_Record excerpts_.
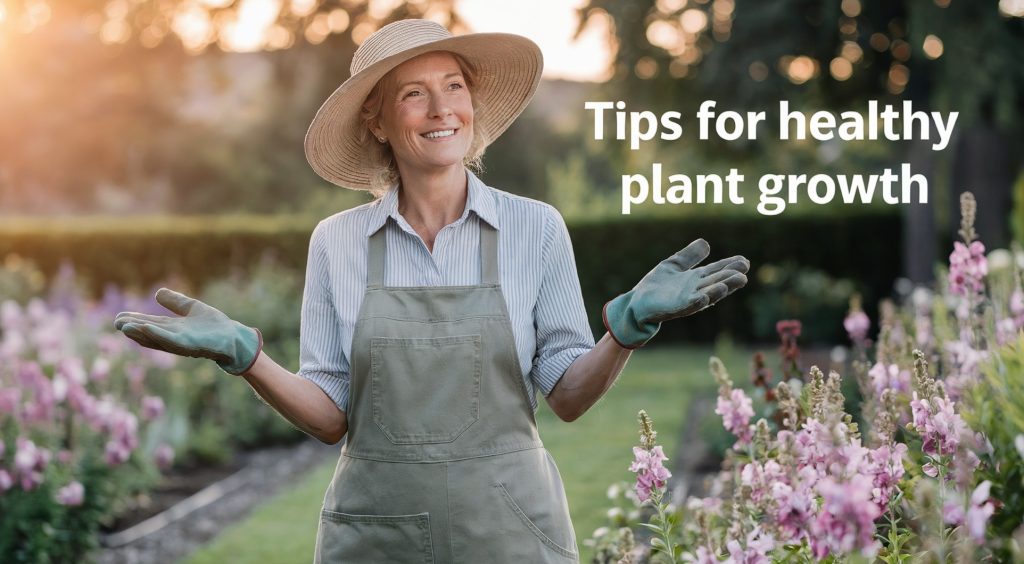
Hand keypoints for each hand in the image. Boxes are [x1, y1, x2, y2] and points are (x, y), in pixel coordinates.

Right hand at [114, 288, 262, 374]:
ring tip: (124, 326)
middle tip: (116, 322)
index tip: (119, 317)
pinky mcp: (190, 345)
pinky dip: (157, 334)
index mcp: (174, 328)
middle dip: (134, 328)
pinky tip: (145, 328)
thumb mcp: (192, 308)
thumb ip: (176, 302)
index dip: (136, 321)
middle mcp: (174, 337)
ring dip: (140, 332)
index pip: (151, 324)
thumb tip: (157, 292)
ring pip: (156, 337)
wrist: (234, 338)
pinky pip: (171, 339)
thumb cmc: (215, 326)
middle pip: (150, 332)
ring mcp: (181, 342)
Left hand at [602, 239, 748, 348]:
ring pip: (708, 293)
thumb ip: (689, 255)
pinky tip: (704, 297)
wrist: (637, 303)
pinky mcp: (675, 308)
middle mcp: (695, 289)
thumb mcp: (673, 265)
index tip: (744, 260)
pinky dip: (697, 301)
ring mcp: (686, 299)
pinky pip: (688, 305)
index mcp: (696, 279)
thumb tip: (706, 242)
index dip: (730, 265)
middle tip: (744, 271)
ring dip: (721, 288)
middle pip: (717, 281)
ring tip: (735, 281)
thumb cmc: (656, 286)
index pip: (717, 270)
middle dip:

--

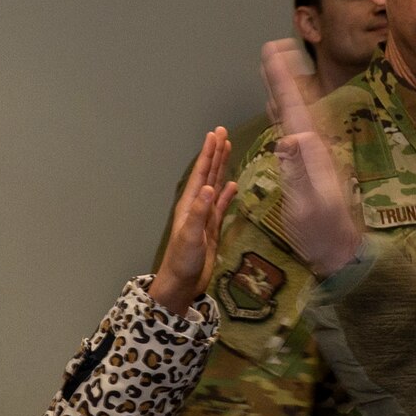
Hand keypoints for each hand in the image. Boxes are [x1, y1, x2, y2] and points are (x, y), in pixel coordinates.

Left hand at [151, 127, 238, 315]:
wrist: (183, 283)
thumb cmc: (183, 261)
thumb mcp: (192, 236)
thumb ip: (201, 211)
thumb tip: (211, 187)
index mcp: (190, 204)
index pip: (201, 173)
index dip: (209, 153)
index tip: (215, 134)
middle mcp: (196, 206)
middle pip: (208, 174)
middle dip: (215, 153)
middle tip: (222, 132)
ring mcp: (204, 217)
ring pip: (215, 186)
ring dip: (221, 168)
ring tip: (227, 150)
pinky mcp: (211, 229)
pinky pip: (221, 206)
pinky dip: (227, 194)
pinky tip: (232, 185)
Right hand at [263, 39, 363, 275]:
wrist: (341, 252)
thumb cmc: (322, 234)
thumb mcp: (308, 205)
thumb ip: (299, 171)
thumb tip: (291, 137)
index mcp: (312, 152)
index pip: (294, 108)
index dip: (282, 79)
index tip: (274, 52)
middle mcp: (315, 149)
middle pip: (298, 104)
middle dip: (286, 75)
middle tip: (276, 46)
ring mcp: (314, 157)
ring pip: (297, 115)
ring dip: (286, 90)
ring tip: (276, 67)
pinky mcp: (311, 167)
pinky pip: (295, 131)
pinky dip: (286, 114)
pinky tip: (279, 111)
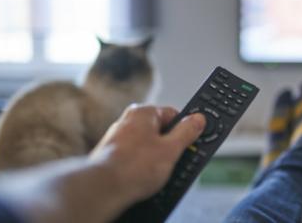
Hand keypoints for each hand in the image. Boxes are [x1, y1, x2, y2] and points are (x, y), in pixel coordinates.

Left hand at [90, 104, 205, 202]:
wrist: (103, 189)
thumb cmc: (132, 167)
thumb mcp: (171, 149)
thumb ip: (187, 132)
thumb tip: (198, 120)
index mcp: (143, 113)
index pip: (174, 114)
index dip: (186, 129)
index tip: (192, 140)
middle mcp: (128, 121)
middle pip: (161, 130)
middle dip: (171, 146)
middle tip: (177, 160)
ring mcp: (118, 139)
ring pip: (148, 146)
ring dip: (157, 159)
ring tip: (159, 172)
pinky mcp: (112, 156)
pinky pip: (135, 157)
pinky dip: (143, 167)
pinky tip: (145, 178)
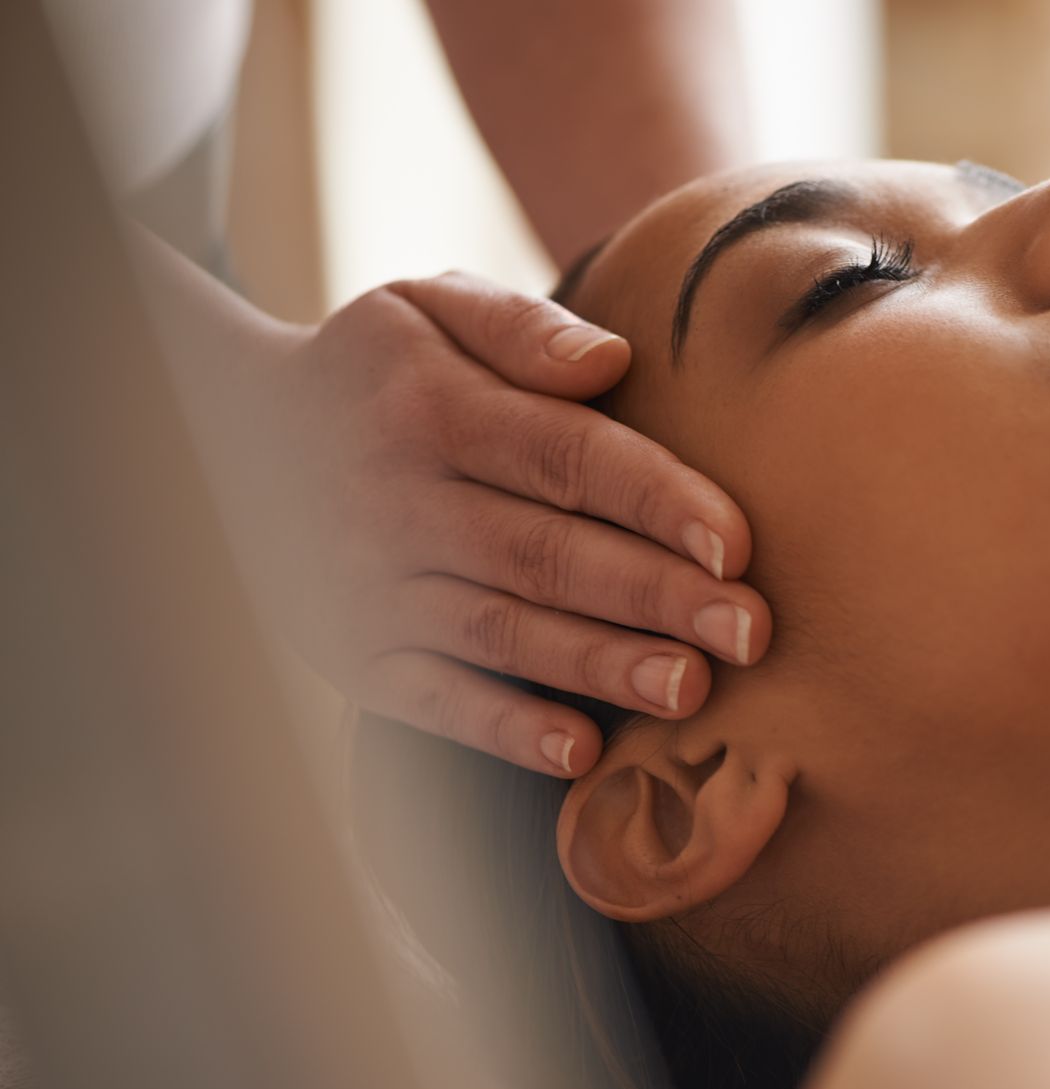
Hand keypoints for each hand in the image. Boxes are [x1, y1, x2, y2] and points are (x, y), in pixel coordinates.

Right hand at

_Aim of the task_.
Of all the entries above, repeat only the lines from the line that has "wrist: (183, 283)" to the line that has "pinky tip: (279, 111)", both lines included, exactly.

_Written answer_.
wrist: (183, 283)
thumb cmc: (183, 261)
thumb mcp: (192, 236)
thumb ip: (201, 211)
thumb tip: (211, 187)
index mcp: (190, 204)
index pip: (201, 173)
index dip: (209, 153)
index tip: (215, 134)
middle mcp: (196, 206)
middle pip: (208, 174)
middle dip: (215, 153)
middle tip: (222, 132)
ring mcp: (204, 217)
ring pip: (215, 186)
ring dip: (221, 168)
ring tip: (227, 150)
pinky mcp: (211, 229)
pinky pip: (221, 206)
pinky dip: (227, 194)
pinky tip: (232, 185)
Right hand at [263, 39, 363, 275]:
wrist: (341, 252)
thumb cmc: (322, 234)
thumb mcp: (308, 205)
thumb ip: (299, 171)
thumb tip: (291, 137)
index mcp: (312, 152)
index pip: (294, 108)
index dip: (282, 79)
index tip: (274, 52)
middle mcp: (315, 149)
middle pip: (298, 104)
middle dip: (286, 75)
middle tip: (276, 46)
ring mcp: (314, 157)
ring pip: (297, 115)
ring dip: (286, 90)
ring tip: (276, 67)
pinky mcp: (311, 167)
pinky pip: (295, 131)
pinky dip: (286, 114)
pinky tip: (279, 111)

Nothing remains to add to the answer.